By Kathleen Parrish

In this issue, we follow the Marquis de Lafayette to Annapolis, Md., a city that during colonial days was to America what Paris is to France: the center of fashion, beauty, and refinement. It was also the home of the country’s first theater. So it’s no surprise that French troops were delighted with the city when they appeared in 1781, as were townspeople with the new inhabitants. “The town is so dull it would be intolerable were it not for the officers,” wrote the daughter of a wealthy Marylander to a female relation.

The Marquis made four passes through the city, the first in 1777 followed by one in 1781 on his way to Virginia to fight the British. In 1784, he and George Washington were lauded in Annapolis with a series of dinners, speeches, and celebrations. His final visit occurred in 1824 as part of his Farewell Tour—his entrance was marked by 24 cannon shots, the hoisting of the U.S. flag over the elegant state house, and 30 young girls dressed in white carrying welcome banners.

Trace his journey through charming streets, historic sites, and the United States Naval Academy, where the country’s first sailor and Lafayette’s friend, John Paul Jones, rests in eternity.

ANNAPOLIS GUIDE

1. Maryland State House

100 State Circle
msa.maryland.gov

A large-scale painting of George Washington flanked by the Marquis de Lafayette and Col. Tench Tilghman, a Marylander who served as Washington’s military secretary, hangs in the Senate Committee Room of the Maryland State House. The original commission called for a portrait of just Washington, but artist Charles Wilson Peale decided to add the other men to the composition foreground. Peale, who took three years to finish Washington, Lafayette, and Tilghman at Yorktown, initially based the Marquis’ likeness on a painting he had done of him in 1780. But the Marquis serendipitously visited Peale’s Philadelphia studio in September 1784 and, perhaps unhappy with his close-up, offered to sit for the artist so he could make some tweaks.

Lafayette and Washington saw each other for the last time at the state house in 1784. Afterward, Washington wrote his old friend: “I often asked myself, as our Carriages distended, whether that was the last sight I ever should have of you? And tho’ I wished to say no—my fears answered yes.”

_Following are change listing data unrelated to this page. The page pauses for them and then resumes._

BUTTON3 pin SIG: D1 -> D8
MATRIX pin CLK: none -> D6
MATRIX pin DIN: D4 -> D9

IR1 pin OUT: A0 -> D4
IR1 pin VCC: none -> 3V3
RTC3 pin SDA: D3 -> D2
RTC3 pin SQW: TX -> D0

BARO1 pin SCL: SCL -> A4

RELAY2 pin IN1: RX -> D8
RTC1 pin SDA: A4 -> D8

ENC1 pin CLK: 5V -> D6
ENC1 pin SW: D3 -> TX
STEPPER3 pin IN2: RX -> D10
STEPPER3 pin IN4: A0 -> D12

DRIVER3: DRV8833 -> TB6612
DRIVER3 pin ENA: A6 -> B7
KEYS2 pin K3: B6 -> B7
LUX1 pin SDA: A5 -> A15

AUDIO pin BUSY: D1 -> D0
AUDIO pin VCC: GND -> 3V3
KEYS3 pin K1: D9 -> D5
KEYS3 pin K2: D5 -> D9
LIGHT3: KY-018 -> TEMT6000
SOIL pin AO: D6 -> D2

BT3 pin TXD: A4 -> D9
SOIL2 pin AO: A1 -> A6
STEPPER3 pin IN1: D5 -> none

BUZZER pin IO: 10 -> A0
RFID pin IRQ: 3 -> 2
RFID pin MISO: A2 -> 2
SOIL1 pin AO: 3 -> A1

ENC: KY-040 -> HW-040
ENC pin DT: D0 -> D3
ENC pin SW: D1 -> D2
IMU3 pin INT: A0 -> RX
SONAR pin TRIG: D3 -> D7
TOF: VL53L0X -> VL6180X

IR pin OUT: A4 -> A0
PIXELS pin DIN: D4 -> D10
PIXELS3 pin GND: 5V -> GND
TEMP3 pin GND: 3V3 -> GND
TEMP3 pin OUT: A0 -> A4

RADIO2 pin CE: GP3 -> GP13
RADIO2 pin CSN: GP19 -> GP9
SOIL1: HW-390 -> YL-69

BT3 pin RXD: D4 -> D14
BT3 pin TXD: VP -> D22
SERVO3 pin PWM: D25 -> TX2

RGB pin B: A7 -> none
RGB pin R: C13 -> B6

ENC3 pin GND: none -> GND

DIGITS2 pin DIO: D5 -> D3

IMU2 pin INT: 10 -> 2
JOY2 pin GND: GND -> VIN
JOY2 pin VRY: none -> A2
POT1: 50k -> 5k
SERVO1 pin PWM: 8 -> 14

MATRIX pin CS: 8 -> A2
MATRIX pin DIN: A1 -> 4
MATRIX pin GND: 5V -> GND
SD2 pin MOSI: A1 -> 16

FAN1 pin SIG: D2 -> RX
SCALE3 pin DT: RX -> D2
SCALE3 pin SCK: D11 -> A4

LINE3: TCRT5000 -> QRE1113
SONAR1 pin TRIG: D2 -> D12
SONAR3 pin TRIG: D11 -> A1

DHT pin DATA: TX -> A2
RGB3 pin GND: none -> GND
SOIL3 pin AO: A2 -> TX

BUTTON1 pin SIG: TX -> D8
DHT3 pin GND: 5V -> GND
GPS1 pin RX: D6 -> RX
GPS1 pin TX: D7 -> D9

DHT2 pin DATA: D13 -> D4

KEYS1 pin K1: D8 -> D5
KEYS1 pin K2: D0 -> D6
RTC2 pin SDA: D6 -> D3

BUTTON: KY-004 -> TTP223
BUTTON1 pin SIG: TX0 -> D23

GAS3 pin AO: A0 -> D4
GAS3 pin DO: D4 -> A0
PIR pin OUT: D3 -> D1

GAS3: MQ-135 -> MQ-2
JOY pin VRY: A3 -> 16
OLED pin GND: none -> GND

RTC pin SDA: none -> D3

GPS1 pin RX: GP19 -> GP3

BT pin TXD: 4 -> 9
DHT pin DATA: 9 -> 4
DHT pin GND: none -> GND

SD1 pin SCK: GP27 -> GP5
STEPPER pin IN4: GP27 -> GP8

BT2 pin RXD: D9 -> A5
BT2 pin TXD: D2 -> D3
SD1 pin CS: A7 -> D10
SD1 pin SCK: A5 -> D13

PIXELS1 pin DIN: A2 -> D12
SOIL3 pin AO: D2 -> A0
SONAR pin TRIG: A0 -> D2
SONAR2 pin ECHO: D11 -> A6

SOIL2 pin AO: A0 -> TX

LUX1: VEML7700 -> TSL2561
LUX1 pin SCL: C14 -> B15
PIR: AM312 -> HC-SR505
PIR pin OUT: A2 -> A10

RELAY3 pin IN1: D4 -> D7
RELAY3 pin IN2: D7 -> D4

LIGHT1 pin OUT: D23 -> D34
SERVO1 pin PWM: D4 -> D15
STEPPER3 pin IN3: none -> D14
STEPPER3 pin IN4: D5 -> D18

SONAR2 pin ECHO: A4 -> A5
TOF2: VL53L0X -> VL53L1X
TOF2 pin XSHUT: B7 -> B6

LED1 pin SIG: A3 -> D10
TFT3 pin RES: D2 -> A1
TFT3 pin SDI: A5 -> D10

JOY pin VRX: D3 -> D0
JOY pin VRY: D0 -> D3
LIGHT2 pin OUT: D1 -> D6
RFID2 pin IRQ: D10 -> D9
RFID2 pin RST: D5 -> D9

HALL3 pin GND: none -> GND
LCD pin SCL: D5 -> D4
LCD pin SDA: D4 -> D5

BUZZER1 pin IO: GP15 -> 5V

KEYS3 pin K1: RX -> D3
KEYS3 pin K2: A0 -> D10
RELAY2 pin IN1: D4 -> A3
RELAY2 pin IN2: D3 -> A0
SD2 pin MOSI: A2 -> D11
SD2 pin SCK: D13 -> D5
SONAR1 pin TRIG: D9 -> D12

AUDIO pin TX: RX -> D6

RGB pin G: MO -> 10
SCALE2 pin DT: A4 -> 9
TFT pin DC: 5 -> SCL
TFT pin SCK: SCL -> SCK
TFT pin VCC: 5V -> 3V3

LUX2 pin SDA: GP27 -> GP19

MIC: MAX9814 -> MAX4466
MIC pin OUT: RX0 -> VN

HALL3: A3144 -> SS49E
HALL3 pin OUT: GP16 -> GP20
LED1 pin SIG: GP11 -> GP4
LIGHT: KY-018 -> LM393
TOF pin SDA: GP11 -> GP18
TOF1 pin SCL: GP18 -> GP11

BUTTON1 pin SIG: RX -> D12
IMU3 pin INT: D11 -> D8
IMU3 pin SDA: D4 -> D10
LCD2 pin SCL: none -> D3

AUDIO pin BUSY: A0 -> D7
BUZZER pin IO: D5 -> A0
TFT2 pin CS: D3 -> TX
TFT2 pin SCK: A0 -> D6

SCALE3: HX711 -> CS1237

2. William Paca House and Garden

186 Prince George Street
annapolis.org/contact/william-paca-house-garden

When Lafayette visited Annapolis in 1784, William Paca, then Maryland’s third governor and a signatory of the Declaration of Independence, signed a proclamation making Lafayette and his male heirs citizens of the state. Paca’s house is now a National Historic Landmark and one of the finest 18th-century homes in the country. Guided tours of the home reveal the inner workings of an upper-class household in colonial and revolutionary Annapolis

3. St. John’s College

60 College Avenue
sjc.edu

Lafayette was feted here on Dec. 20, 1824, with a “rich and elegant” ball at McDowell Hall, attended by “an unusually large number of ladies from various parts of the country,” according to an accounting of the event. Earlier in the day, the Marquis reviewed military exercises on the college green and was called upon to present the Silver Cup to the winning rifle company of a sharpshooting exhibition.

The college green is now used for a different competition: croquet. As with many stories, it starts at a bar, where a midshipman was touting the superiority of the Naval Academy to a bunch of blokes from St. John’s. “We could beat you at any sport you care to name,” he boasted. “How about croquet?” countered the St. John’s gent. Thus was born the Annapolis Cup. “It became a huge garden party, and St. John’s usually wins,” says Glenn Campbell, senior historian at the Historic Annapolis Foundation.

4. United States Naval Academy

121 Blake Road
usna.edu

By the summer of 1781, the campaign at Yorktown was making Annapolis an important base for troops and supplies. French ships of war passed up and down the Chesapeake Bay, and in August Lafayette and 4,000 French troops were in town with orders to confront Benedict Arnold in Virginia. The French troops’ stay is commemorated by two monuments, one on the bluff behind St. John’s and the other on the Naval Academy grounds. Lafayette’s presence in Annapolis is noted in a letter Henrietta Margaret (Hill) Ogle, whose husband would later become governor of Maryland, wrote her cousin. “The divine Marquis de la Fayette is in town, and is quite the thing. We abound in French officers, and some of them are very clever … But the Marquis, so diffident, so polite, in short everything that is clever.”

When Lafayette returned in 1824, he was greeted at the academy with a military salute.

5. Maryland Inn

16 Church Circle
historicinnsofannapolis.com

Then called King of France Tavern, the Maryland Inn opened in 1784 and served as a popular lodging place for statesmen, governors, and colonial and revolutionary war personas during the 18th and 19th centuries. Lafayette never slept at the tavern, but the man who oversaw all arrangements for the ball in his honor at St. John’s worked there. Legend has it that a secret tunnel ran from the tavern’s wine cellar to the state house, an escape route for heads of state. Today the tavern is a 44-room boutique hotel with a seafood restaurant and cozy pub.